WHAT YOU HAVE TO DO:
Everything in the listing below needs to be retyped exactly.

DATA EXCERPTS:
"""

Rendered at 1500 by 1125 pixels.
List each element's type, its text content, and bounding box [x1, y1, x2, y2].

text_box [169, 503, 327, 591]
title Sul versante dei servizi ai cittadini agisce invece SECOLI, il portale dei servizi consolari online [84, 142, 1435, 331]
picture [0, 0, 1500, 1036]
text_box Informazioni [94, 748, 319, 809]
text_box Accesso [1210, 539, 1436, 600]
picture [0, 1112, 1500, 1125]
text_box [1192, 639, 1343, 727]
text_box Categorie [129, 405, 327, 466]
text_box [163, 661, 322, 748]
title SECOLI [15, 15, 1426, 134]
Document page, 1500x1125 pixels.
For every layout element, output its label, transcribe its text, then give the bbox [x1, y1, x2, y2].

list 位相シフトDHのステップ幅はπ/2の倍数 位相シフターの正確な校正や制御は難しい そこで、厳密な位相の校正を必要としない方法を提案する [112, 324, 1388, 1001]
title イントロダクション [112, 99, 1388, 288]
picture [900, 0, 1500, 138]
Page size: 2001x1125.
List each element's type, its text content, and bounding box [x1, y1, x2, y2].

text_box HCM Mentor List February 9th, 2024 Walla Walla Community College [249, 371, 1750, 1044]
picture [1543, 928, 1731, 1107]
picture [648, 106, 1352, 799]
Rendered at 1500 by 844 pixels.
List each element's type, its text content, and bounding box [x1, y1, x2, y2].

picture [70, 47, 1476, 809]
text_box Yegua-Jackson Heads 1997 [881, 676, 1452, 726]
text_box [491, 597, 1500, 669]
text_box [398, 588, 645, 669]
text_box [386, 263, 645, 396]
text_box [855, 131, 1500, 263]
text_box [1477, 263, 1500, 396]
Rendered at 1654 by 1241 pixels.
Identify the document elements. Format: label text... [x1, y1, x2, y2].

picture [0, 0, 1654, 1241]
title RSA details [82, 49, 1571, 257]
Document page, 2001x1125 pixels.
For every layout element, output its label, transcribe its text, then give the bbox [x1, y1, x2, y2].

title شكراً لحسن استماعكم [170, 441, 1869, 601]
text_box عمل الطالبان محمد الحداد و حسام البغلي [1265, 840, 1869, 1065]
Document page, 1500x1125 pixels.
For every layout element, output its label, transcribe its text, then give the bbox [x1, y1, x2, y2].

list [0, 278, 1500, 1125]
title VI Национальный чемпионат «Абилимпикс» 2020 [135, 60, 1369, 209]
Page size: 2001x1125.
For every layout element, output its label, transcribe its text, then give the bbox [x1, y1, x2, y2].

"""

SOLUTION:
Rendered at 1500 by 1125 pixels.
List each element's type, its text content, and bounding box [x1, y1, x2, y2].

text_box [169, 503, 327, 591]
title Sul versante dei servizi ai cittadini agisce invece SECOLI, il portale dei servizi consolari online [84, 142, 1435, 331]
picture [0, 0, 1500, 1036]
text_box Informazioni [94, 748, 319, 809]
text_box Accesso [1210, 539, 1436, 600]
picture [0, 1112, 1500, 1125]
text_box [1192, 639, 1343, 727]
text_box Categorie [129, 405, 327, 466]
text_box [163, 661, 322, 748]
title SECOLI [15, 15, 1426, 134]
Document page, 1500x1125 pixels.
For every layout element, output its label, transcribe its text, then give the bbox [x1, y1, x2, y2].

list 位相シフトDHのステップ幅はπ/2の倍数 位相シフターの正確な校正や制御は難しい そこで、厳密な位相の校正を必要としない方法を提案する [112, 324, 1388, 1001]
title イントロダクション [112, 99, 1388, 288]
picture [900, 0, 1500, 138]
Page size: 2001x1125.
List each element's type, its text content, and bounding box [x1, y1, x2, y2].

text_box HCM Mentor List February 9th, 2024 Walla Walla Community College [249, 371, 1750, 1044]
picture [1543, 928, 1731, 1107]
picture [648, 106, 1352, 799]
Rendered at 1500 by 844 pixels.
List each element's type, its text content, and bounding box [x1, y1, x2, y2].

picture [70, 47, 1476, 809]
text_box Yegua-Jackson Heads 1997 [881, 676, 1452, 726]
text_box [491, 597, 1500, 669]
text_box [398, 588, 645, 669]
text_box [386, 263, 645, 396]
text_box [855, 131, 1500, 263]
text_box [1477, 263, 1500, 396]
Rendered at 1654 by 1241 pixels.
Identify the document elements. Format: label text... [x1, y1, x2, y2].

picture [0, 0, 1654, 1241]
title RSA details [82, 49, 1571, 257]
Document page, 2001x1125 pixels.
For every layout element, output its label, transcribe its text, then give the bbox [x1, y1, x2, y2].

title شكراً لحسن استماعكم [170, 441, 1869, 601]
text_box عمل الطالبان محمد الحداد و حسام البغلي [1265, 840, 1869, 1065]
Document page, 1500x1125 pixels.
For every layout element, output its label, transcribe its text, then give the bbox [x1, y1, x2, y2].

list [0, 278, 1500, 1125]
title VI Национальный чемпионат «Абилимпикс» 2020 [135, 60, 1369, 209]
Page size: 2001x1125.
For every layout element, output its label, transcribe its text, then give the bbox [x1, y1, x2, y2].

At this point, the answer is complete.